Fluids

Pressure

$P = \frac{F}{A}$ Unit: pascal ($1\ \text{Pa} = 1\ \text{N/m}^2$).

Pressure at depth in a fluid: $P = P_0 + \rho g h$ where $P_0$ is atmospheric pressure, $\rho$ is fluid density, and $h$ is depth.

Pascal's Law

Pressure applied to an enclosed fluid is transmitted undiminished throughout the fluid: $\frac{F_1}{A_1} = \frac{F_2}{A_2}$

Buoyancy and Archimedes' Principle

The buoyant force equals the weight of the displaced fluid: $F_b = \rho_{\text{fluid}} V_{\text{displaced}} g$

• Object floats if $\rho_{\text{object}} < \rho_{\text{fluid}}$.
• Object sinks if $\rho_{\text{object}} > \rho_{\text{fluid}}$.

Continuity Equation (Conservation of Mass)

For an incompressible fluid: $A_1 v_1 = A_2 v_2$

Bernoulli's Equation (Conservation of Energy)

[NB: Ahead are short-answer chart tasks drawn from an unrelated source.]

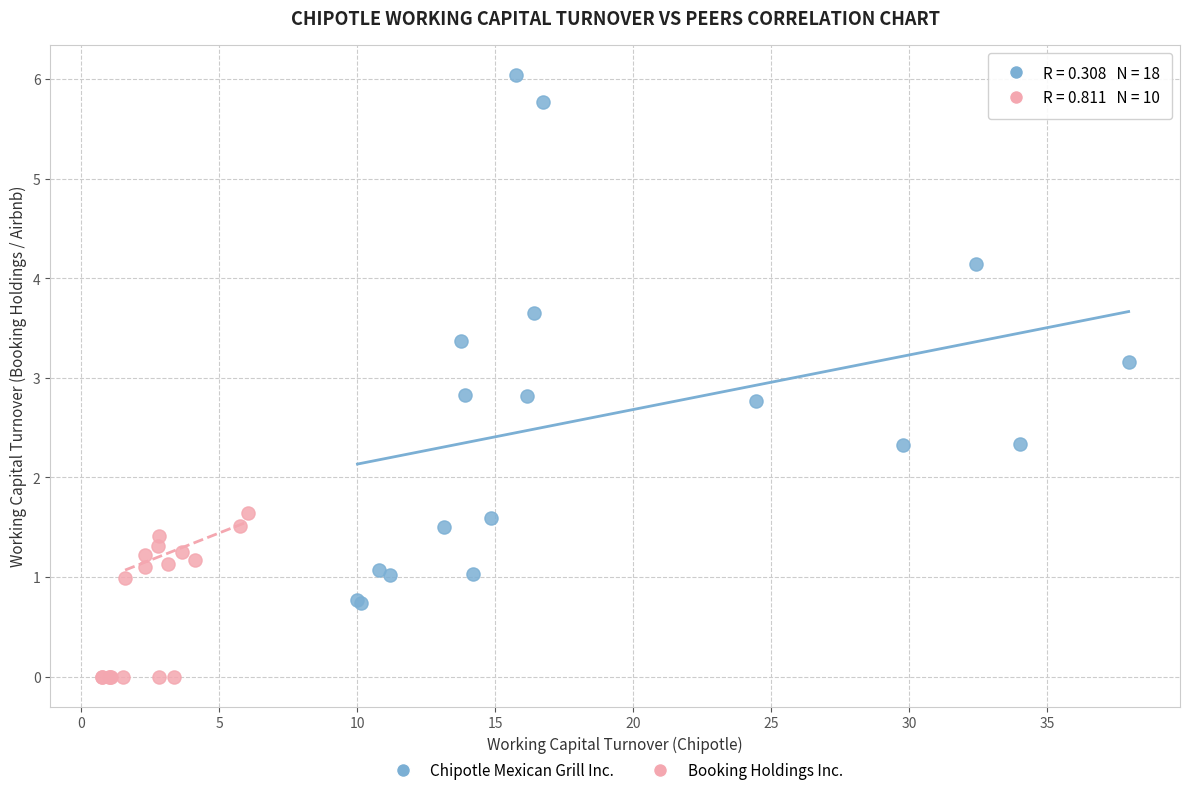

Which series reaches the maximum Y coordinate?

Chipotle Mexican Grill Inc.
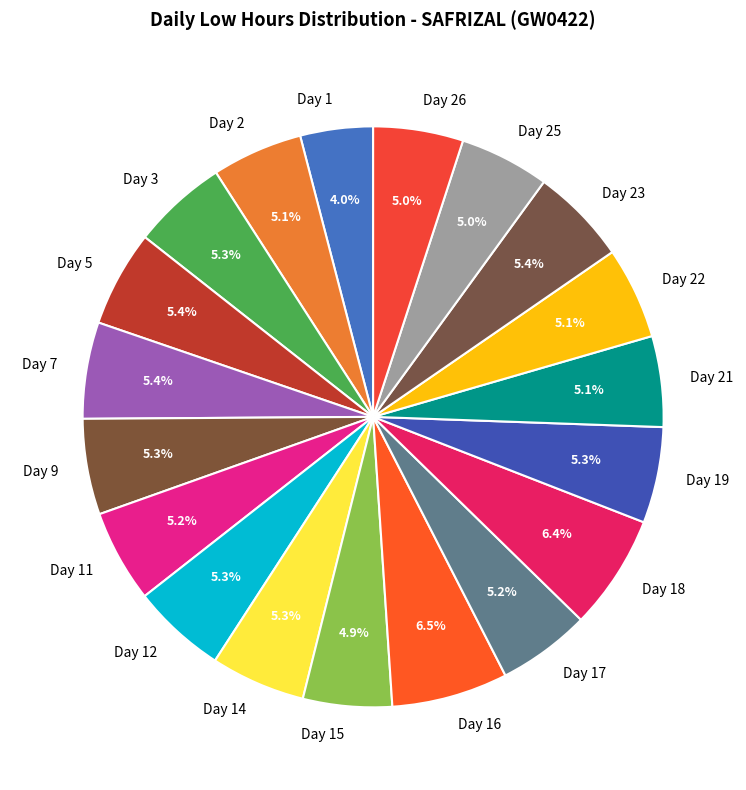

What percentage is NOT represented by Day 18?

93.6%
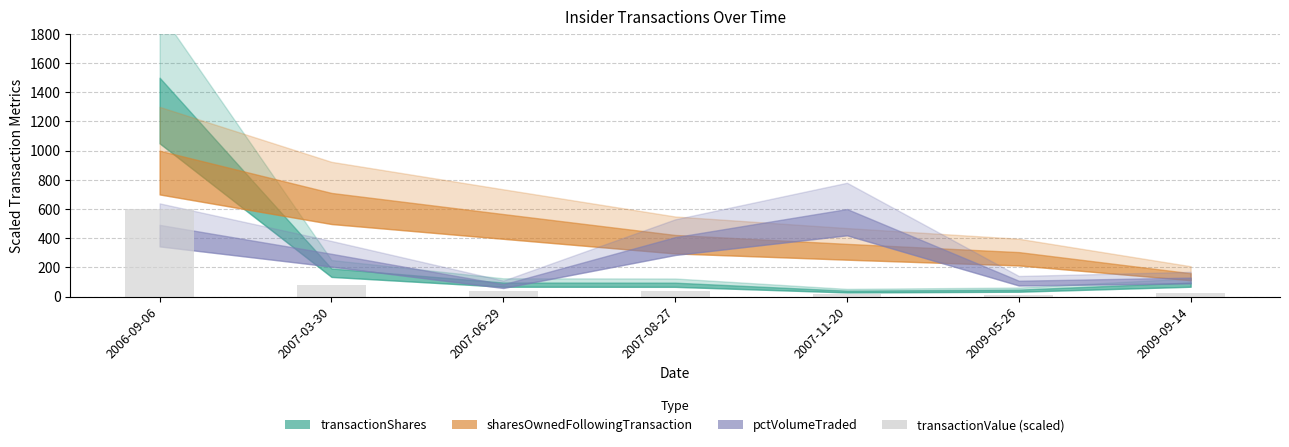

Which has a higher value, 2007-06-29 or 2006-09-06?

2006-09-06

$P_1 + \frac{1}{2}\rho v_1^2 + \rho g y_1 = P_2 + \frac{1}{2}\rho v_2^2 + \rho g y_2$

Special case — Torricelli's theorem (draining tank): $v = \sqrt{2gh}$

Problem: A wooden block ($\rho = 600\ \text{kg/m}^3$) with volume $0.01\ \text{m}^3$ is placed in water ($\rho = 1000\ \text{kg/m}^3$). What fraction is submerged?

Solution:

At equilibrium, buoyant force = weight: $\rho_w V_{\text{sub}} g = \rho_{\text{block}} V_{\text{block}} g$ $\frac{V_{\text{sub}}}{V_{\text{block}}} = \frac{\rho_{\text{block}}}{\rho_w} = \frac{600}{1000} = 0.6$

60% of the block is submerged.

• Pressure increases with depth: $P = P_0 + \rho g h$.
• Buoyant force = weight of displaced fluid.
• Continuity: $A_1 v_1 = A_2 v_2$ for incompressible flow.
• Bernoulli's equation relates pressure, speed, and height along a streamline.